Sullo sfondo, l’insicura certezza dell’arresto di Matteo Messina Denaro. Continuamente dilazionato come la rivoluzione di Gaber. Oggi no, doni forse, ma dopodomani sicuramente. A distanza di trent’anni, possiamo serenamente affermare che ogni problema è stato riposto. Rimosso e obliato. La mafia, bontà sua, ha rinunciato alla strategia stragista. Rifugiandosi in un’invisibilità che, nella generale percezione, viene spesso interpretata come ritirata, indebolimento, se non addirittura scomparsa. Dimenticando che le mafie sono più forti proprio quando non si vedono. L’assenza di sagome in gesso sui marciapiedi e di sirene ululanti significano solo che ogni torta viene equamente divisa. La macchina corruttiva è

ben oliata, la roba arriva puntualmente e gli appalti vanno a chi di dovere.

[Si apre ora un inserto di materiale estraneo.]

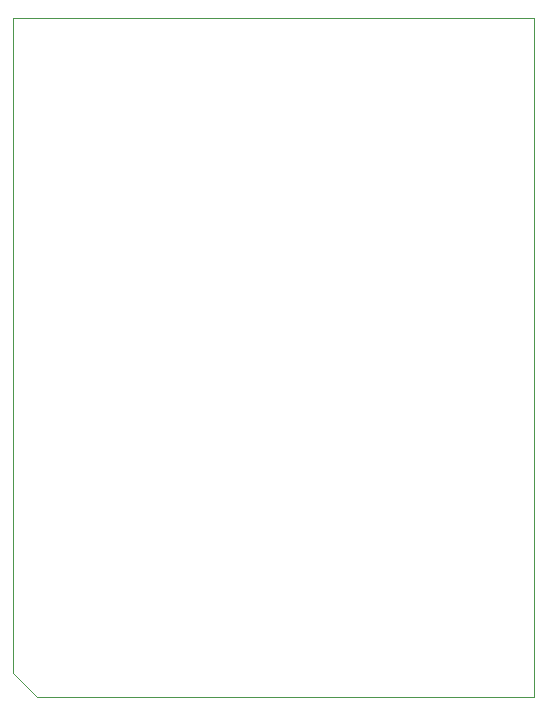
<source format=gbr>
%TF.GenerationSoftware,KiCad,Pcbnew,9.0.0*%
%TF.CreationDate,2025-05-12T15:22:34-04:00*%
%TF.ProjectId,design-files_BM,64657369-676e-42d6-9669-6c65735f424d,rev?*%
%TF.SameCoordinates,Original*%
%TF.FileFunction,Profile,NP*%
%FSLAX46Y46*%
G04 Gerber Fmt 4.6, Leading zero omitted, Abs format (unit mm)*
G04 Created by KiCad (PCBNEW 9.0.0) date 2025-05-12 15:22:34*
%MOMM*%
%LPD*%
G01*
G04 APERTURE LIST*
%TA.AperFunction,Profile*%
%ADD10C,0.050000*%
%TD*%
G04 APERTURE END LIST*
D10*
X54120000Y-67490000D02*
X12020000Y-67490000D01*
X12020000Y-67490000D02*
X10020000Y-65490000D01*
X10020000Y-9990000D02*
X10020000Y-65490000D01*
X54120000Y-9990000D02*
X54120000Y-67490000D01*
X10020000Y-9990000D02*
X54120000Y-9990000D01*
M02*

</source>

Che non c’è nessun valido motivo per sparare. Quanto a Matteo Messina Denaro, invece di confidare realisticamente che un bel dì decida di autopensionarsi, come i suoi predecessori, si continua a millantare un suo futuro arresto. Quando? Domani forse no, ma dopodomani… Cose dette, ridette e risentite, con ormai ben poco risentimento, da parte degli ascoltatori. I tempi del lancio di sgabelli sembrano lontani come il ratto delle Sabine o le guerre puniche. More solito, ci si limita ad auspicare ferme risposte e severe punizioni. Senza un’idea, un’ideuzza, un’ideuncula per contrastare una criminalità che invece si

aggiorna con il tempismo e la puntualità di un manager. Come quella, per esempio, che ebbe Giovanni Falcone, di colpire le mafie nel più sensibile dei punti, il portafogli. La pubblica opinione, felicemente assuefatta ad ogni genere di narrazione, assiste placida anche a teatrini degni di ben altre tragedie. Come la famigerata trattativa statomafia. Ci fu? Non ci fu? Giammai! Che le Istituzioni, alte e solenni, certe cose non le fanno. Oppure no! Alt! Ci fu, ma per nobili motivi, cristiane motivazioni e pii desideri di non violenta pacificazione. E l’autore? O gli autori? E la strategia della tensione, i servizi deviati, i concorsi

esterni, Provenzano che attraversa lo Stivale in ambulanza per operarsi in Francia, le agende rosse, le intercettazioni distrutte, i papelli? Sull’argomento potremmo affermare tutto e il contrario di tutto, stante la nebbia, greve e trasparente, che aleggia sui fatti. Permettendo agli ipovedenti volontari di non vedere. Dopo trent’anni resta un solo fatto, certo e incontrovertibile. Chi è stato, ha enormi responsabilità. Chi non lo è, pure.